A few Seahawks anonymously endorsed the Marshawn conspiracy theory after the game, but that could be dismissed as blind frustration. After a month of reflection, you'd think they would realize they sound like members of the Flat Earth Society.

But last week, former Seahawks receiver Ben Obomanu told a Seattle radio station that a few players are still buying in.

"Some guys have expressed that same concept of actually believing that the organization in some kind of way was trying to allow Russell Wilson to be the star," he said.

Lynch chimed in during an NFL promotional tour stop in Istanbul. Roger Goodell apparently doesn't mind him being the face of Turkey, but never mind. The 27-minute interview was on NTV Spor, that country's version of ESPN. If you play the tape backward, you can hear "Russell is dead."
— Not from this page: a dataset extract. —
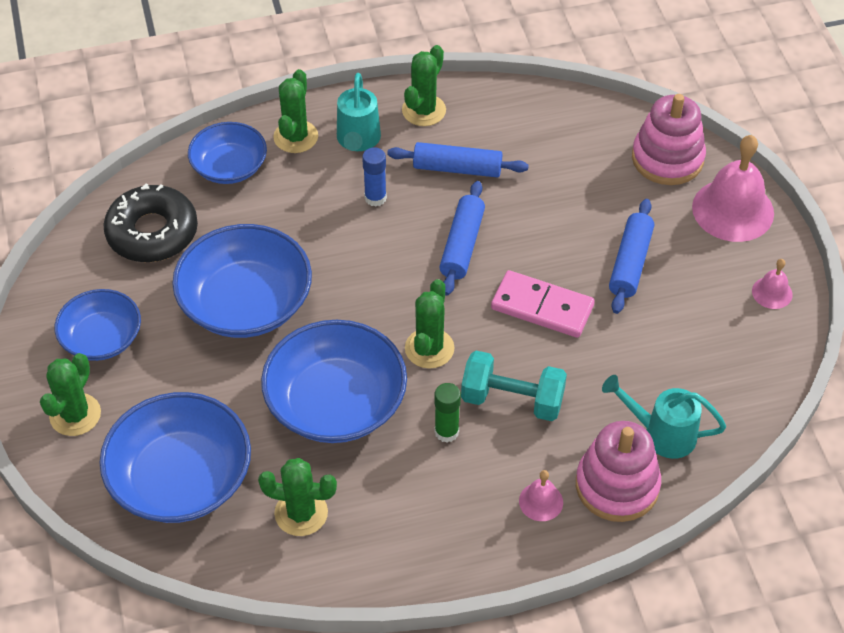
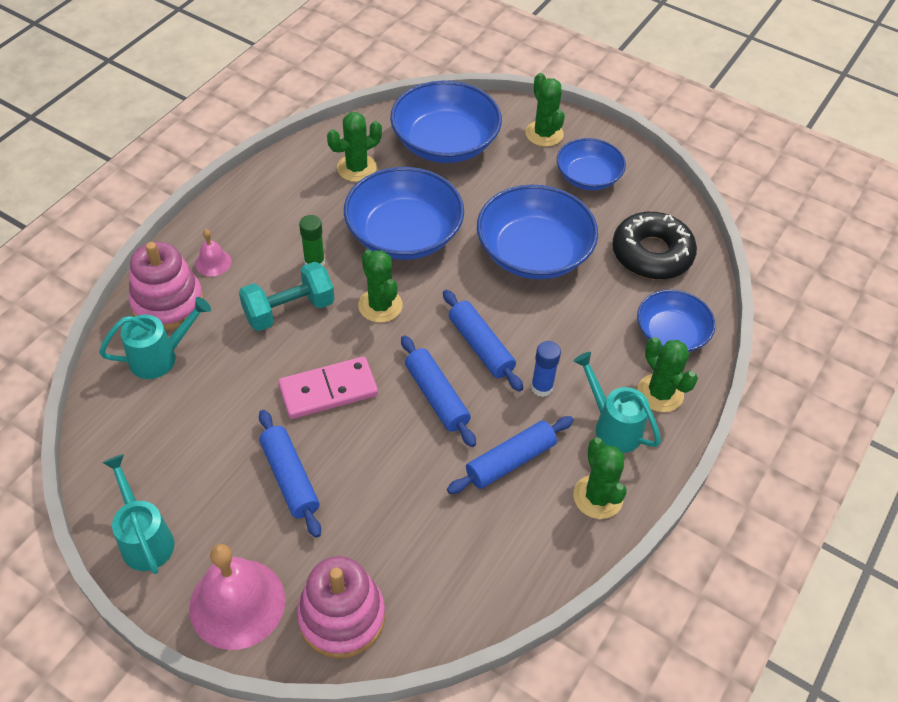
camera: 135 degrees right, 0 degrees up
(385, 258) = (481, 346): none -> blue rolling pin
(772, 292) = (145, 539): pink bell -> turquoise watering can

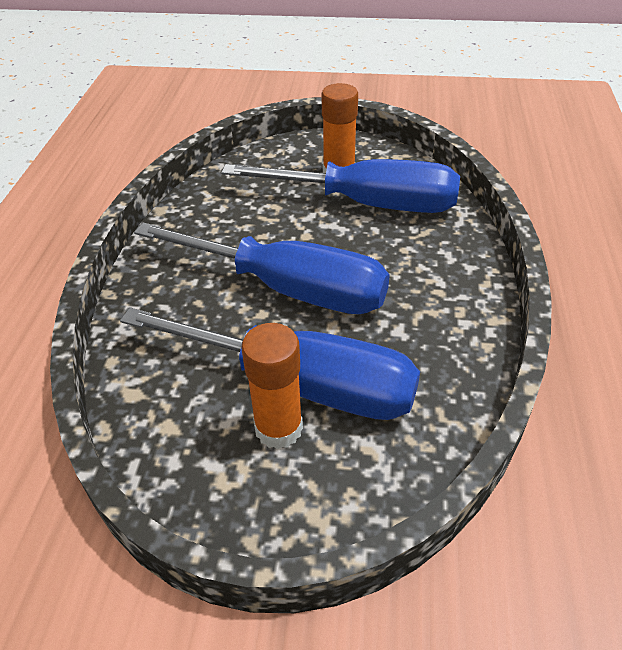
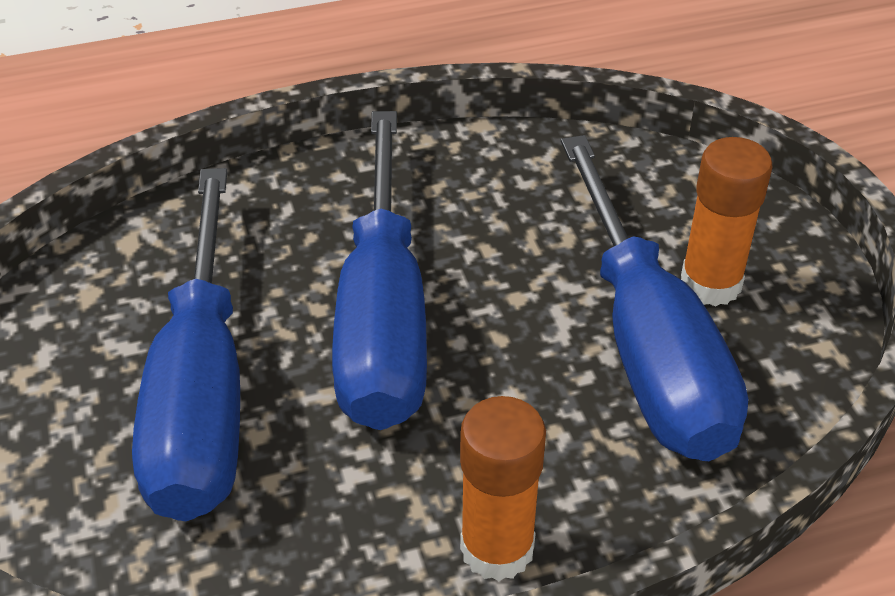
camera: 65 degrees right, 0 degrees up
(278, 428) = (117, 397): orange glue stick -> orange glue stick (497, 548)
Note to those who don't keep up with conspiracy theories: You should, for amusement's sake. In this case, if you play the Beatles' A Day in the Life backward, you'll supposedly hear the words "Paul is dead."

That's in reference to Mr. McCartney, last spotted three weeks ago performing in New York City. It's even easier to debunk the Marshawn conspiracy spawned by that fateful second-and-goal from the 1.

If Carroll didn't want Lynch to score, why did he give him the ball a play earlier? Seattle expected New England would stack the line to stop the run, only to be duped by the evil genius, Bill Belichick.

X's and O's aside, would any coach throw away a Super Bowl just to keep a player from becoming MVP? Besides, the MVP voting was over when the play was run.

Bottom line -- bad call, bad throw. Castro and/or the mafia didn't do it.

If you want to believe otherwise, however, the only thing that might change your mind would be if the Loch Ness Monster told you Wilson merely threw a poor pass.

Crazy denial is what makes 9-11 truthers and Area 51 fanatics so amusing to the sane world. But it's a real problem for Carroll, who was dealing with Wilson Envy before the Super Bowl.

Some players reportedly resented the quarterback for being so polished, well-mannered and chummy with management. It's no coincidence that perpetual locker-room cancer Percy Harvin was traded to the Jets for a used jockstrap last season.

Now Lynch is spreading conspiracy theories around the world, and in a reverse way he's putting up a pretty good argument.

The NFL didn't want him to be the face of the nation. The more Marshawn opens his mouth, the more you understand why.